Vicki Morwitz from the Stern School, New York, and Gavan Fitzsimons of the Wharton School, Pennsylvania, discovered something quite odd when they asked 40,000 people about the strength of their desire to purchase a new car: Simply asking about the strength of desire disproportionately increased action.

That wasn’t supposed to happen.

The actual rates of car purchase among the group in the following six months shot up to over 35% above average.

Simply by measuring the state, they changed it.

Mere Measurement effect

This effect’s been dubbed the Mere Measurement effect (even though there’s nothing mere about its effect). It tells us that our response to an initial-intent question changes our subsequent evaluations by activating an existing attitude – and that attitude remains accessible and pronounced for some time. However, if there were no existing inclination one would not appear. Much like a countryside path – if you have a groove, you’ll get a rut. So of those 40,000 with existing inclination to purchase, their attitude was amplified. This amplification of intent is not solely about purchase: Greenwald, Carnot, Beach, and Young saw the probability of voting increase by 25% for people who had been asked about their voting intention for the following day.

AMA code of ethics

These are big numbers – it questions the foundations of market research:

‘The American Marketing Association (AMA) code of ethics clearly segregates the conduct of marketing research from any form of sales or opinion-influencing activity.’

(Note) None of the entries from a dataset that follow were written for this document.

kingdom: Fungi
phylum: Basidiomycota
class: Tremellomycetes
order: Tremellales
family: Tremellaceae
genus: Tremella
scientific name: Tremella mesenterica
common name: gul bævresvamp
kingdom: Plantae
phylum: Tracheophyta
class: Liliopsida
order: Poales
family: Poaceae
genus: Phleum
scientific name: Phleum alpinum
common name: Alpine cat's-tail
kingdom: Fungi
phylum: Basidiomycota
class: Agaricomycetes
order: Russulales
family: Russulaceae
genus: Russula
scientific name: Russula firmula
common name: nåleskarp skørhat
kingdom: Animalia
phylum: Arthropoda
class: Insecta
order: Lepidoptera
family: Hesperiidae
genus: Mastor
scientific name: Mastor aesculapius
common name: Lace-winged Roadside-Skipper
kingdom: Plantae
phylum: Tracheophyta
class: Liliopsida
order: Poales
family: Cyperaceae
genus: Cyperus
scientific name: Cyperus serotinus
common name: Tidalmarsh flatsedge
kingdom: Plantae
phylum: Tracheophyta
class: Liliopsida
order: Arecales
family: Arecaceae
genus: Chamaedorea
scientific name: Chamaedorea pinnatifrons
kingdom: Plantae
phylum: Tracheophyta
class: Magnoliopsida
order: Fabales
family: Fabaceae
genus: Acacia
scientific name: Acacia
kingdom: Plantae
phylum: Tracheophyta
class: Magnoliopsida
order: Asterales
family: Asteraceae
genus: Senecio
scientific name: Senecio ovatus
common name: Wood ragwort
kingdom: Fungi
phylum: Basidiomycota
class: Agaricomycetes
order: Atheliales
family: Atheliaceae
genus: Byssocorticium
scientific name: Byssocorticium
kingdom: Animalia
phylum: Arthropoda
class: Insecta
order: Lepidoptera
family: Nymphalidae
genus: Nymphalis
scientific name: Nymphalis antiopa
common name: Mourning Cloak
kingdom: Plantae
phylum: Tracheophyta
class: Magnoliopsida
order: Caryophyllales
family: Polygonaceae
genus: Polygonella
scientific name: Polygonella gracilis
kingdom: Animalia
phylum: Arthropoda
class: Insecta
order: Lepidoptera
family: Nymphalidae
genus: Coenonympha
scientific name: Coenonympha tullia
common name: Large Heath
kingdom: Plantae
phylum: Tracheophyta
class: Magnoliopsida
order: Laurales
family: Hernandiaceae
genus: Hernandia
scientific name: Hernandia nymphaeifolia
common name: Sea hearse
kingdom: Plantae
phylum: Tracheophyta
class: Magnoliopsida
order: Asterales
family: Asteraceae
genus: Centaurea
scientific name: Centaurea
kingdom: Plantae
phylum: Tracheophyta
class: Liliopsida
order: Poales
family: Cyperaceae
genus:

I think we can safely say that ‘opinion-influencing activity’ is the definition of the Mere Measurement effect.

Oops.

Frequently advertised brands

And it gets even more fascinating. After 40,000 people were exposed to the survey question in the Fitzsimons and Morwitz study, it became apparent that car owners increase their likelihood of purchasing from their current manufacturer, while those who don’t own a car increase their likelihood of purchasing from any one of the frequently advertised brands.

Frequently. Advertised. Brands. A good reason to get out an advertise, no doubt.

The Mere Measurement effect was evoked from a ‘simple’ question that puts the receiver as the main actor in a scenario. Imaging other people in scenarios is not as effective in changing subsequent actions – this is why ‘your new car’ is so powerful. But what happens if we ask a more nuanced or complex question?

Positive, negative, and avoidance outcomes

Nuanced questions change outcomes too (as if you hadn’t guessed), but it depends on how the question is structured: imagining positive, negative, and avoidance outcomes affects outcomes differently.

A positive statement more readily accesses an existing attitude than a negative statement, so your ‘mere’ question will get more of a response. ‘Positive’ usually translates as aspirational – like ownership of a new car (‘Are you going to buy a new car?’). But positive aspiration is a little tricky to elicit for products or services that require an obvious side- or down-shift – the products and services that are seen as negative.

A positive or neutral statement seems to work best when asked ‘with the grain’ to keep mental calculations and translations uncomplicated. For instance, don’t ask how many times do you put the bins out per month? if the ‘with the grain’ answer is once every fortnight. Don’t ask how many times per month do you have a haircut? when the ‘with the grain’ question is how many weeks do you wait before you next visit? In short, don’t put any unnecessary calculations in there.

A negative statement, like can you see yourself not eating sugary foods?, seems to have two characteristics: our ‘imagined state’ is poorly constructed because it requires a greater load on working memory than imagining positive or alternative scenes; that which we manage to construct in our ‘imagined state’ frequently goes AWOL. Information about ‘not doing’ something seems to be treated as casually as a trivial Post-It note. Behaviour is rarely changed.

An ‘avoidance’ construction can help in this case: ‘What is the likelihood you’ll avoid X?’ It seems much easier for us to imagine ourselves performing the necessary actions to avoid something rather than the negative construct of not doing something.

But, however constructed, we tend to want the shortest route, so we ignore the negative ‘imagined state’ and grab for positive, or, failing that, avoidance. In this sense our imagination is like a river trying to find the shortest path to lower ground, where the shortest path is a positive construct. The only exception is if the ‘shortest path’ is a negative statement that chimes with an existing negative attitude (a socially undesirable behaviour – such as murder), because it acts much like a positive statement in the sense that ‘not doing it’ is good in a socially acceptable way.

Both avoidance and positive questions are more palatable and memorable. They do more than prime behaviour – they create an implementation imprint that endures after the question that affects our evaluation and subsequent behaviour.•

‘Simply asking’ is one of the most inexpensive ways of communicating, and it seems the Mere Measurement effect is anything but ‘mere’.

You weren’t aware? All you had to do was ask.